WORK REQUEST: Return the exact lines from the one containing "How to Use Baking" through the final line of the material below, with both ends kept.

■ ■ ■ ■ ■

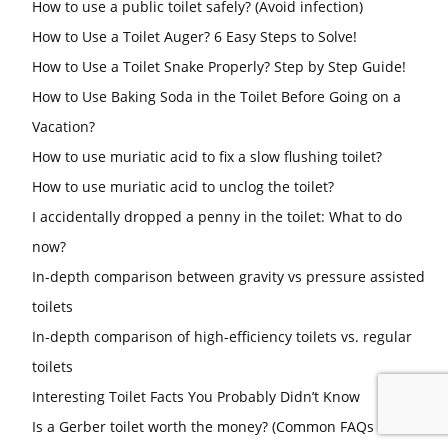
How to use a public toilet safely? (Avoid infection)
How to Use a Toilet Auger? 6 Easy Steps to Solve!
How to Use a Toilet Snake Properly? Step by Step Guide!
How to Use Baking Soda in the Toilet Before Going on a
Vacation?
How to use muriatic acid to fix a slow flushing toilet?
How to use muriatic acid to unclog the toilet?
I accidentally dropped a penny in the toilet: What to do
now?
In-depth comparison between gravity vs pressure assisted
toilets
In-depth comparison of high-efficiency toilets vs. regular
toilets
Interesting Toilet Facts You Probably Didn’t Know
Is a Gerber toilet worth the money? (Common FAQs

■ ■ ■ ■ ■

THE COMPLETED TASK:
How to Use Baking Soda in the Toilet Before Going on a
Vacation?
How to use muriatic acid to fix a slow flushing toilet?
How to use muriatic acid to unclog the toilet?
I accidentally dropped a penny in the toilet: What to do
now?
In-depth comparison between gravity vs pressure assisted
toilets
In-depth comparison of high-efficiency toilets vs. regular
toilets
Interesting Toilet Facts You Probably Didn’t Know
Is a Gerber toilet worth the money? (Common FAQs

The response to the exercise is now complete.